Protest von Abtreibungsgegnern in Madrid
17. Oktober 2009Unter dem Motto "Jedes Leben zählt" zogen die Demonstranten am Samstagabend (17.10.2009) durch das Zentrum der spanischen Hauptstadt. Zu der Kundgebung hatten rund 40 Organisationen mit Unterstützung der katholischen Kirche und der oppositionellen konservativen Volkspartei (PP) aufgerufen. Nach Schätzungen der Veranstalter und der Regionalbehörde zogen bis zu 1,5 Millionen Demonstranten mit Spruchbändern und Plakaten durch die Straßen Madrids. Unter ihnen war auch der frühere Ministerpräsident José María Aznar.
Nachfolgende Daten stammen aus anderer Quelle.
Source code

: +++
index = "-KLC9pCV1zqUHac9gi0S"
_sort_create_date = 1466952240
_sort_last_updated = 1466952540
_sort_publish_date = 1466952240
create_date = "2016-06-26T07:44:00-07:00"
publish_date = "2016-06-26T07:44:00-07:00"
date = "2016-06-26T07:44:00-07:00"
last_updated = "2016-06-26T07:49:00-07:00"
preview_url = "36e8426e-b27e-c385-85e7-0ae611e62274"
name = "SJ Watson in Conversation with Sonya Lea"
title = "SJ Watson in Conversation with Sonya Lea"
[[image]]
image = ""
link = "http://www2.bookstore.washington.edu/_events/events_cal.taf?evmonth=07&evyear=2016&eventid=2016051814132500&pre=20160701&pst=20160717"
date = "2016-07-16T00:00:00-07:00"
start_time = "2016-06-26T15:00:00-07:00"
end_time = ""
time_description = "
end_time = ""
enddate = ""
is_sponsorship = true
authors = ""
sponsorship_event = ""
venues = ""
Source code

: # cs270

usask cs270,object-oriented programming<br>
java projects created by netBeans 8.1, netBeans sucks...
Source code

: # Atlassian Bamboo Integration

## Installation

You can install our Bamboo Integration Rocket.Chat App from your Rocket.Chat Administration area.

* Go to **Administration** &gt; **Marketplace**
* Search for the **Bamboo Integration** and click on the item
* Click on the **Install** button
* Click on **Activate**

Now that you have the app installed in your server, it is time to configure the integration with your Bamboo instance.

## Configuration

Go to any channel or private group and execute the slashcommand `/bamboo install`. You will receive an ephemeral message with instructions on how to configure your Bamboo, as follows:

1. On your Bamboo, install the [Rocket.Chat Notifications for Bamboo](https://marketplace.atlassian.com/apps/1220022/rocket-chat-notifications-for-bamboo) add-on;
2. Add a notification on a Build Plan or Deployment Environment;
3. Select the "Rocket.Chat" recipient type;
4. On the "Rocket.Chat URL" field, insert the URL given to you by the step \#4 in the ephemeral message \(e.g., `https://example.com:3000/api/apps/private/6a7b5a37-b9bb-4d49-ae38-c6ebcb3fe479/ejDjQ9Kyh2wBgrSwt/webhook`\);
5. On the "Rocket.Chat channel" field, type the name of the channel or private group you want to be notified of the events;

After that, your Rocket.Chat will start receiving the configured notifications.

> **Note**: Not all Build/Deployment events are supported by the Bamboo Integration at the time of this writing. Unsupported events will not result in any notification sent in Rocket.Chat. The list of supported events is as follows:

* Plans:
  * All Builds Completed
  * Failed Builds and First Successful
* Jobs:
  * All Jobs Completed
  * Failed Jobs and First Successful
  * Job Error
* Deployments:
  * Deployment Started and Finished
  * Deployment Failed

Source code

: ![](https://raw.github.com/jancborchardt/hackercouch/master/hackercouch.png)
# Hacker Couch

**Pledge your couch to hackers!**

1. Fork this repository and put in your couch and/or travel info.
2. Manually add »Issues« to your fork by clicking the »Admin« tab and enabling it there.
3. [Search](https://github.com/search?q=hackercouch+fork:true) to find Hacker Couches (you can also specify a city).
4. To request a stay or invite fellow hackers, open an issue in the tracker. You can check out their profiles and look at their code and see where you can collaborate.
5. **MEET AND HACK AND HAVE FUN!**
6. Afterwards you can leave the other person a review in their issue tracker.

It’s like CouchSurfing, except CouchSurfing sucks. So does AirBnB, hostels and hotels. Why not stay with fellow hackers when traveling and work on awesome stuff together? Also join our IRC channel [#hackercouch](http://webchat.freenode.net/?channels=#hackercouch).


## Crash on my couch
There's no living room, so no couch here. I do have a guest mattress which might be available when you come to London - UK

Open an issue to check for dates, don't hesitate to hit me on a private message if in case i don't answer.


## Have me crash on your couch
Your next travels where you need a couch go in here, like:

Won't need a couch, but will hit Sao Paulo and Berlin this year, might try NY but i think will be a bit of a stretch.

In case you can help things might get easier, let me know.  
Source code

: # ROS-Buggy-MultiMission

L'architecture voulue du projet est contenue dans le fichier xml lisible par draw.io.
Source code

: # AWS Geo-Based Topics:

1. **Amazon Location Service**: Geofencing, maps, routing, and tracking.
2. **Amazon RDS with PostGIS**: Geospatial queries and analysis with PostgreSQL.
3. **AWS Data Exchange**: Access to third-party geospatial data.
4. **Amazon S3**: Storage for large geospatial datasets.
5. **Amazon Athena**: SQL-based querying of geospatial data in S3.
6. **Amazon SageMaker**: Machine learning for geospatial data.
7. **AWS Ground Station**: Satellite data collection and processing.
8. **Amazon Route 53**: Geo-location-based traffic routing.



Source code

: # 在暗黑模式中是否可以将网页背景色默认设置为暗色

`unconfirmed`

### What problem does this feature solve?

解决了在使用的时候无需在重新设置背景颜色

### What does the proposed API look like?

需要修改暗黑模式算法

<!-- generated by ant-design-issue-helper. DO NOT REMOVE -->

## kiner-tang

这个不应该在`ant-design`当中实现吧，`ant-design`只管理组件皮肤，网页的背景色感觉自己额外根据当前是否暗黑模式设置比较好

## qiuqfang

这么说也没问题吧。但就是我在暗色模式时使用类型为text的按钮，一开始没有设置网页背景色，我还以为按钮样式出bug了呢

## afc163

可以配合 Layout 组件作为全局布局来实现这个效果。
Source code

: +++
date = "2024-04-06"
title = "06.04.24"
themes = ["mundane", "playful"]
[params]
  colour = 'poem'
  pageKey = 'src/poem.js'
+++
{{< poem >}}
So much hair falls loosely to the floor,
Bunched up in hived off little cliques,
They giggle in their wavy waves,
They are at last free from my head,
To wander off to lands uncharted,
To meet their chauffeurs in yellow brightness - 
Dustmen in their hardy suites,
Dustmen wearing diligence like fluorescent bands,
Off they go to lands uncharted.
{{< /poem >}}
Ab 16 sollen Jugendliche frei entscheiden können
Die sozialistische Regierung von Premierminister José Luis Rodríguez Zapatero hatte vor drei Wochen einen Gesetzentwurf beschlossen, der die bisher geltende Indikationslösung durch eine Fristenregelung ersetzen soll. Danach bleiben Schwangerschafts-Abbrüche künftig bis zur 14. Woche straffrei. In Sonderfällen - wie bei gesundheitlichen Gefahren für die Frau oder bei schweren Missbildungen des Fötus - sollen Abtreibungen bis zur 22. Woche der Schwangerschaft zulässig sein.
Die Reform sieht auch vor, dass Jugendliche im Alter zwischen 16 und 18 Jahren ohne Zustimmung der Eltern über eine Abtreibung entscheiden können. Dies stößt in der Öffentlichkeit auf besonders großen Widerstand. Über das Gesetzesvorhaben soll das Parlament im November beraten. Die notwendige absolute Mehrheit scheint gesichert. Die PP kündigte für diesen Fall eine Klage vor dem Verfassungsgericht an.
Noch ist Abtreibung grundsätzlich verboten
Die spanische Bischofskonferenz kritisierte, das Gesetz sei ein Versuch, "die Vernichtung von Menschen" sowie unmoralische Verhaltensweisen rechtlich zu legitimieren. "Ein Volk, das seine Kinder tötet, ist ein Volk ohne Zukunft." Eine der an dem Protest teilnehmenden Organisationen bezeichnete die Abtreibung als "stillen Holocaust".
Nach der derzeitigen Gesetzgebung aus dem Jahre 1985 sind Abtreibungen in Spanien grundsätzlich verboten. Zugelassen sind sie nur in wenigen Ausnahmefällen wie nach Vergewaltigungen, bei Missbildungen des Fötus oder bei Gefahren für die physische oder psychische Gesundheit der Schwangeren. Der letzte Punkt lässt einen weiten Ermessensspielraum zu. Die große Mehrheit der rund 100.000 Schwangerschaftsabbrüche im Jahr wird in Privatkliniken vorgenommen.